| Saved data entries |

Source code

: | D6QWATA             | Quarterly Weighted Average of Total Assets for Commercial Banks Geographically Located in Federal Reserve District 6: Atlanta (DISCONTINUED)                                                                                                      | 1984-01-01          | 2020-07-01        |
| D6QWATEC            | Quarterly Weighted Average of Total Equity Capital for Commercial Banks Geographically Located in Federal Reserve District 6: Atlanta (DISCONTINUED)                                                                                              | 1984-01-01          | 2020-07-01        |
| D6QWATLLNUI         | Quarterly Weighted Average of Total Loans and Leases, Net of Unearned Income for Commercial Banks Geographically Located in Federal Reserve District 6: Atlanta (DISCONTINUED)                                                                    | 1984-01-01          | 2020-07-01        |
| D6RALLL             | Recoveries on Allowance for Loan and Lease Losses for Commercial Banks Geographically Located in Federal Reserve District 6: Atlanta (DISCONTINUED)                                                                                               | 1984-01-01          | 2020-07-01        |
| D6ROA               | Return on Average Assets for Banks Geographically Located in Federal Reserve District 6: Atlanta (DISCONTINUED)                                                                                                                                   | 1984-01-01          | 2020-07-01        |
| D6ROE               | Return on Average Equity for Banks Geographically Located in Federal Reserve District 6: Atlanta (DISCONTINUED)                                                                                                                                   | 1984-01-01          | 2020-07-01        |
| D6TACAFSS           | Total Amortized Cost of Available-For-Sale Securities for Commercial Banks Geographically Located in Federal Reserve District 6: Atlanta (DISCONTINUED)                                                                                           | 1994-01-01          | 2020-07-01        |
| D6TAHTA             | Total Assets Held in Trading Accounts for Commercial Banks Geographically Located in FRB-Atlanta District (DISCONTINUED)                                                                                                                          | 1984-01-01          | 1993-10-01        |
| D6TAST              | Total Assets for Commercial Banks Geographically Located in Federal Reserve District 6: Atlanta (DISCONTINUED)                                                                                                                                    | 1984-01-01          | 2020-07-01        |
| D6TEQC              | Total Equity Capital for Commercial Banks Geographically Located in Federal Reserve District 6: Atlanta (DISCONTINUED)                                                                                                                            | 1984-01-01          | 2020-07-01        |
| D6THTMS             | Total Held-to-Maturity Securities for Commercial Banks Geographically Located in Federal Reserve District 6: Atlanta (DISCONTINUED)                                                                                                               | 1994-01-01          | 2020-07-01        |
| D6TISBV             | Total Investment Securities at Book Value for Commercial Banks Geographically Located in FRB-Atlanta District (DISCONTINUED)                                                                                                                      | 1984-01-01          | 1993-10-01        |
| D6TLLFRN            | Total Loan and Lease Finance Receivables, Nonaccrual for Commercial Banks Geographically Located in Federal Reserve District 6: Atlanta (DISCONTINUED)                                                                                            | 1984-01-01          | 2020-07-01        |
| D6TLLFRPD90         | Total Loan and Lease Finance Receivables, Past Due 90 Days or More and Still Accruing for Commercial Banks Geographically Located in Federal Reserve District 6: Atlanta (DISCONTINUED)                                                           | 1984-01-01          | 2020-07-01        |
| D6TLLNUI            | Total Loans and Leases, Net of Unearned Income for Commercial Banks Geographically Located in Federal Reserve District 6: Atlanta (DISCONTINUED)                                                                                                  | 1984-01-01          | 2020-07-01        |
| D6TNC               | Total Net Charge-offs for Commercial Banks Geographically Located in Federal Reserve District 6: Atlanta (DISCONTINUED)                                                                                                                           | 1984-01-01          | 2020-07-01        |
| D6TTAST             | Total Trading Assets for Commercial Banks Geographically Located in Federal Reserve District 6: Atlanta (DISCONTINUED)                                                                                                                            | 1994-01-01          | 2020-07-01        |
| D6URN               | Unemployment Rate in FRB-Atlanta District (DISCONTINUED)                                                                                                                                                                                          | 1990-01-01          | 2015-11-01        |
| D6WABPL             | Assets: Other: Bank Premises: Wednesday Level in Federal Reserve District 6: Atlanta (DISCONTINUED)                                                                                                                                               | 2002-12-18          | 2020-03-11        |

| TASK TO CARRY OUT |
For this exercise, please output exactly the lines above starting at the line with "Recoveries on Allowance" and ending at the line with "on Average Equity", ends included.

| EXPECTED ANSWER |
| D6RALLL             | Recoveries on Allowance for Loan and Lease Losses for Commercial Banks Geographically Located in Federal Reserve District 6: Atlanta (DISCONTINUED)                                                                                               | 1984-01-01          | 2020-07-01        |
| D6ROA               | Return on Average Assets for Banks Geographically Located in Federal Reserve District 6: Atlanta (DISCONTINUED)                                                                                                                                   | 1984-01-01          | 2020-07-01        |
| D6ROE               | Return on Average Equity for Banks Geographically Located in Federal Reserve District 6: Atlanta (DISCONTINUED)                                                                                                                                   | 1984-01-01          | 2020-07-01        |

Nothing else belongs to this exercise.